A few years ago Lisa and I went to the beach for a long day of sun and plotting on Pacific Beach. It isn’t a day I’ll forget, ever. While at the beach (actually, while sitting in a little dive bar having a burger and Jameson) we came up with the idea of Elizabeth. She only took a few minutes to materialize and then her story exploded right in front of us. We gathered up our things, grabbed the laptop (and the drink) and ran for the beach. We proceeded to walk up and down the beach for 4 hours with some amazing content flowing, scene after scene bursting out faster than I could jot things down. It was so far outside of the 1929 genre, yet fit so perfectly.

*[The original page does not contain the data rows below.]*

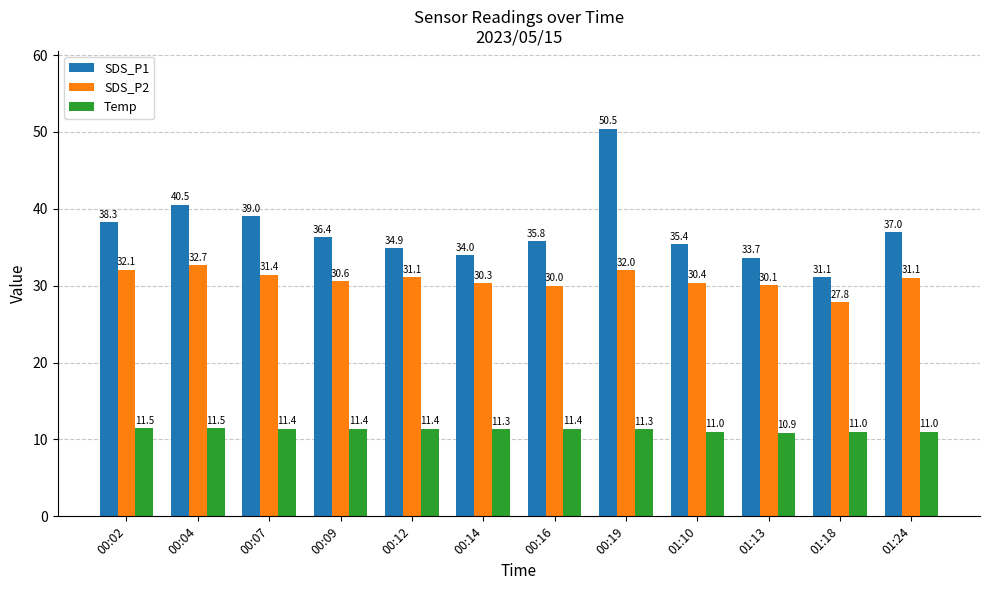

Is the value of SDS_P1 at 00:02 greater than the value of SDS_P2 at 01:10?

Yes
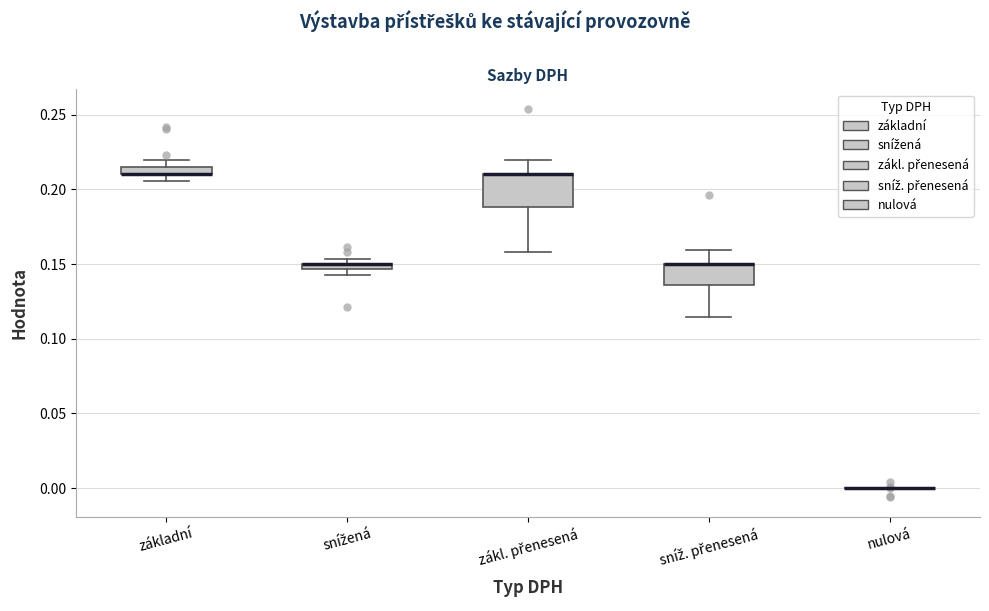

Comparing the boxes themselves (not the whiskers), which one is the tallest?

zákl. přenesená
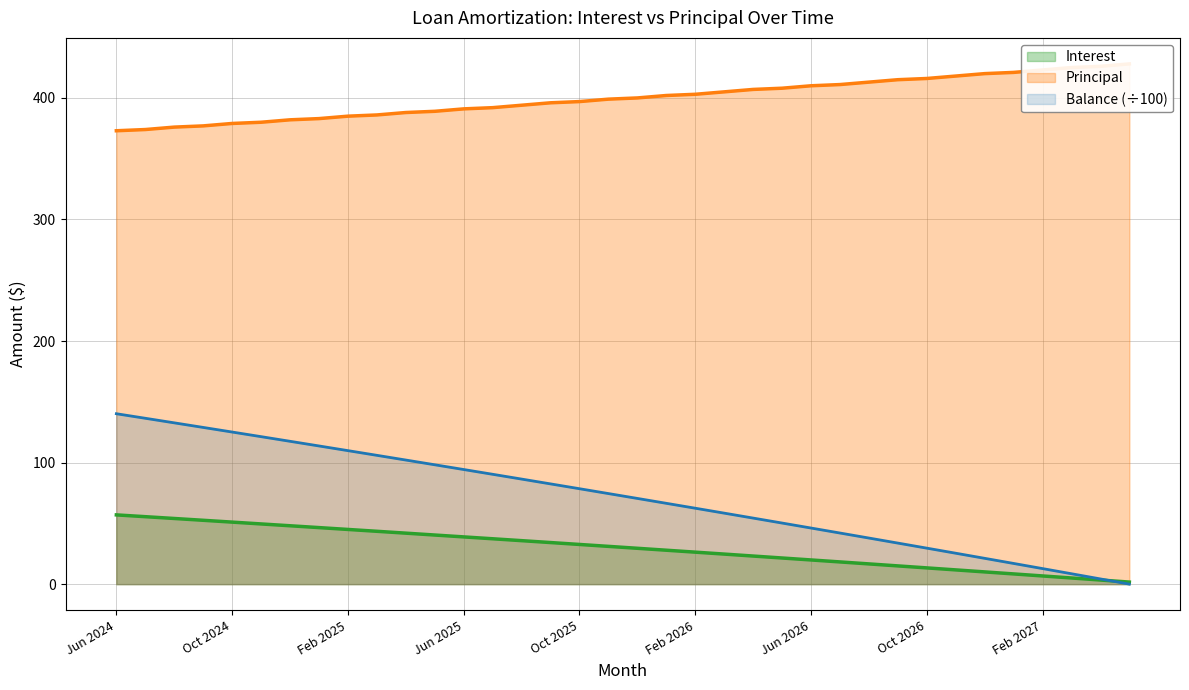

What is the average value of the Interest series?

30.0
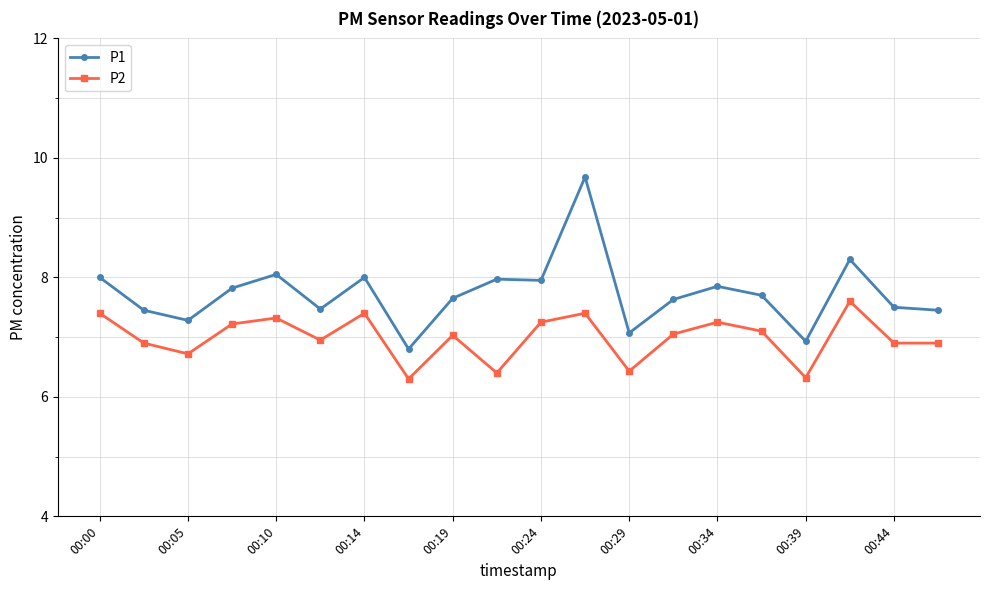

What is the minimum value for P1?

6.8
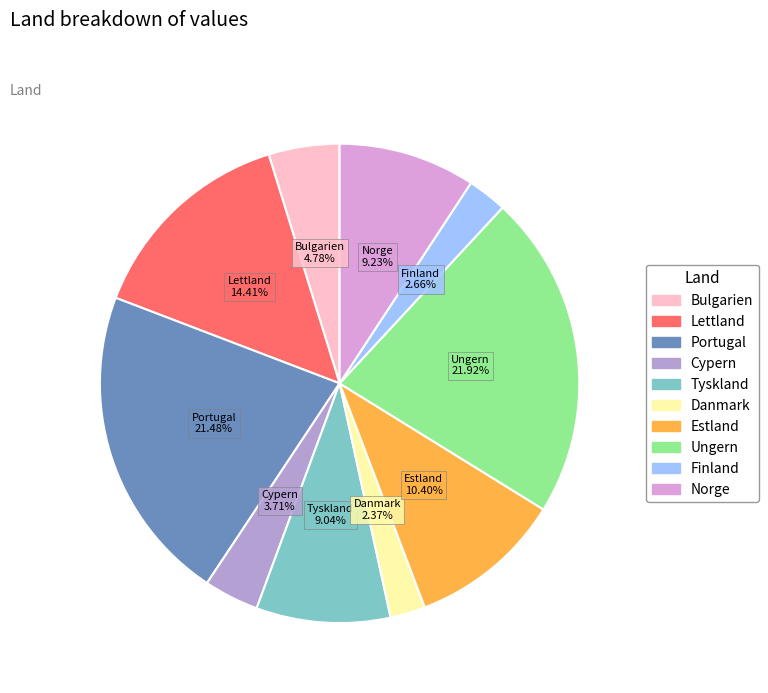

Does Danmark account for over 50% of the chart?

No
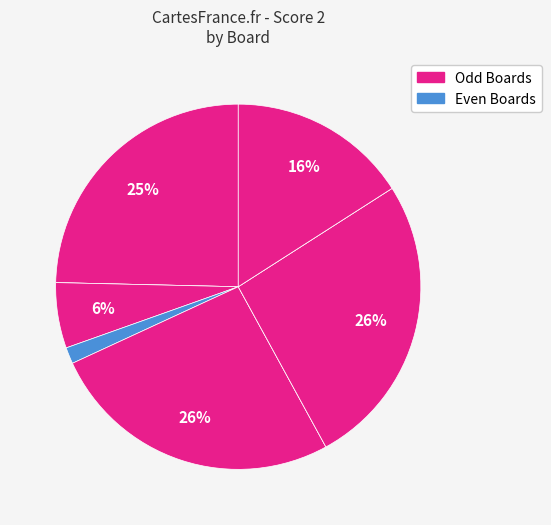

How many segments does this pie chart have?

9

Some characters are shy about wanting to be included. Caleb, for instance. He just sort of hung out in the shadows of the doorway until I realized that Jonathan and Aryl needed something to balance them out. (It’s funny now because Caleb thinks Aryl is the one in the middle who balances the men. Little does he know…) Elizabeth wasn’t like that. She sat her crazy @$$ down at our table and said, “Guess what. Rockport needs a little suburb called Psycho. And I’m your star.”
So it isn’t like we had a choice. We quickly realized that while she had a story to tell, and that story had a lot to do with Aryl’s rescue, she couldn’t tell it. Introducing Simon. He has his own back story but mainly his job is to love Elizabeth, and all her psychosis, with every fiber of his being. And he does a good job. He’s different enough to be interesting but sane enough to tell the story. So he got the job. And, much to my delight, he’s a smart Aleck.
I wrote the first 25 pages on the beach and only stopped because the sun had set and I could no longer see.
I’m going through all of this because after releasing Elizabeth’s Heart for a very brief period of time, I pulled it off the market. I was scared that readers of nice, sane, and (for the most part) historically accurate 1929 would shy away from something that was not only set in the Massachusetts Asylum for Feeble Minds and Lunatics, but touched on paranormal. Regardless of the fact that I loved every word, every page and had the most fun writing it I have EVER had, still, I worried about genre jumping. So I chickened out.
After I don’t know how many copies of 1929 going out with the epilogue showing Aryl (or John Doe) waking up in Elizabeth’s room, I scrubbed that epilogue and replaced it with a scene from Claire’s wedding after Aryl’s “death”.
And then I found out that the file I had replaced, never went out. Somehow, (ghosts in the machine, perhaps) the original epilogue continued to go out for several thousand copies. (plus about 30K free)
Insert nervous breakdown here. We had already come up with an alternate way for Aryl to be rescued and plot a fantastic journey for him in England and Paris. Tremendous gritty fun on the dark side. And then here’s Crazy again saying, “Oh, no. It’s not that easy to get rid of me.” She simply refuses to be ejected. As we sat down and tried to figure out how to make both work, (I wasn’t giving up on Aryl’s fantastic journey to England) we realized that she was happy to live on the fringes of Rockport, touching on but not directly meeting the characters of 1929. Okay. I can live with that. What we decided was to add one single paragraph that would make it all work, seamlessly. Saving Elizabeth’s Heart also meant saving Purgatory Cove. A novella capturing the moment in time where her mind actually fractures into another personality. Which I loved just as much. And, along with those, there needs to be resolution in Crazytown. Simon and Elizabeth need some sort of happily ever after. Which means another book. I looked at Lisa and smiled. “Here we go again!” Cue the song!